Diğer adam ise mü'mindir. Cenâb-ı Hâlıkı tanır, tasdik eder. Onun nazarında şu dünya bir zikirhâne-i Rahmân, bir tâlimgâh-ı beşer ve hayvan ve bir meydan-ı imtihan-ı ins ü cândır. Bütün vefiyât-ı hayvaniye ve insaniye ise terhisâttır. Vazife-i hayatını bitirenler bu dâr-ı fânîden, mânen mesrurâne, dağdağasız diğer bir âleme giderler. Tâ yeni vazifedarlara yer açılsın, gelip çalışsınlar. Bütün tevellüdât-ı hayvaniye ve insaniye ise, ahz-ı askere, silâh altına, vazife başına gelmektir. Bütün zîhayat birer muvazzaf mesrur asker, birer müstakîm memnun memurlardır. Bütün sadâlar ise, ya vazife başlamasındaki zikir ve tesbih ve paydostan gelen şükür ve tefrih veya işlemek neş'esinden neş'et eden nağamâttır. Bütün mevcudât, o mü'minin nazarında, Seyyid-i Kerîminin ve Mâlik-i Rahîminin birer mûnis hizmetkârı, birer dost memuru, birer şirin kitâbıdır. Daha bunun gibi pekçok latîf, ulvî ve leziz, tatlı hakikatler imânından tecellî eder, tezâhür eder.
Demek, İmân bir mânevî Tûbâ-i Cennet çekirdeğini taşıyor. Küfür ise mânevî bir Zakkum-u Cehennem tohumunu saklıyor.

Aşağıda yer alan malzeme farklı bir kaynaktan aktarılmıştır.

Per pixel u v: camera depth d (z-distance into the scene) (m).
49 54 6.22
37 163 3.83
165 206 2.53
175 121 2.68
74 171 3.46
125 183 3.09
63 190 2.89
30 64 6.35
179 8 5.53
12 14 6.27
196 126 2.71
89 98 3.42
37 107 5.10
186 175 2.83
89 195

Demek selâmet ve emniyet, yalnız İslâmiyette ve imândadır. Öyle ise biz dâimâ, (İslâm dinini ve mükemmel İmân nimetini ihsan ettiği için Allah'a hamd olsun) demeliyiz.
Lügatçe;
nedâmet: Pişmanlık-işret: İçki içme, alkollü içki kullanma-fâsık: Günahkâr, büyük günahları işleyen-mâtemhâne-i umumiye: Herkesin yas tuttuğu bir yer-zîhayat: Canlı-firâk ve zevâl: ayrılık ve kayboluş-tâzib: Acı çektirme, sıkıntı verme-tâlimgâh-ı beşer ve hayvan: İnsan ve hayvan için eğitim yeri-meydan-ı imtihan-ı ins ü cân: İnsan ve cinler için imtihan meydanı-vefiyât-ı hayvaniye ve insaniye: Hayvan ve insanın ölümü-mesrurâne: Sevinçli-tevellüdât-ı hayvaniye ve insaniye: Hayvan ve insan doğumları-ahz-ı asker: Askere alma-tefrih: Ferahlandırma, gönül açma-nağamât: Nağmeler, güzel sesler-mûnis: Alışılmış, ehlîleşmiş, cana yakın, sevimli, dost, itaatkâr.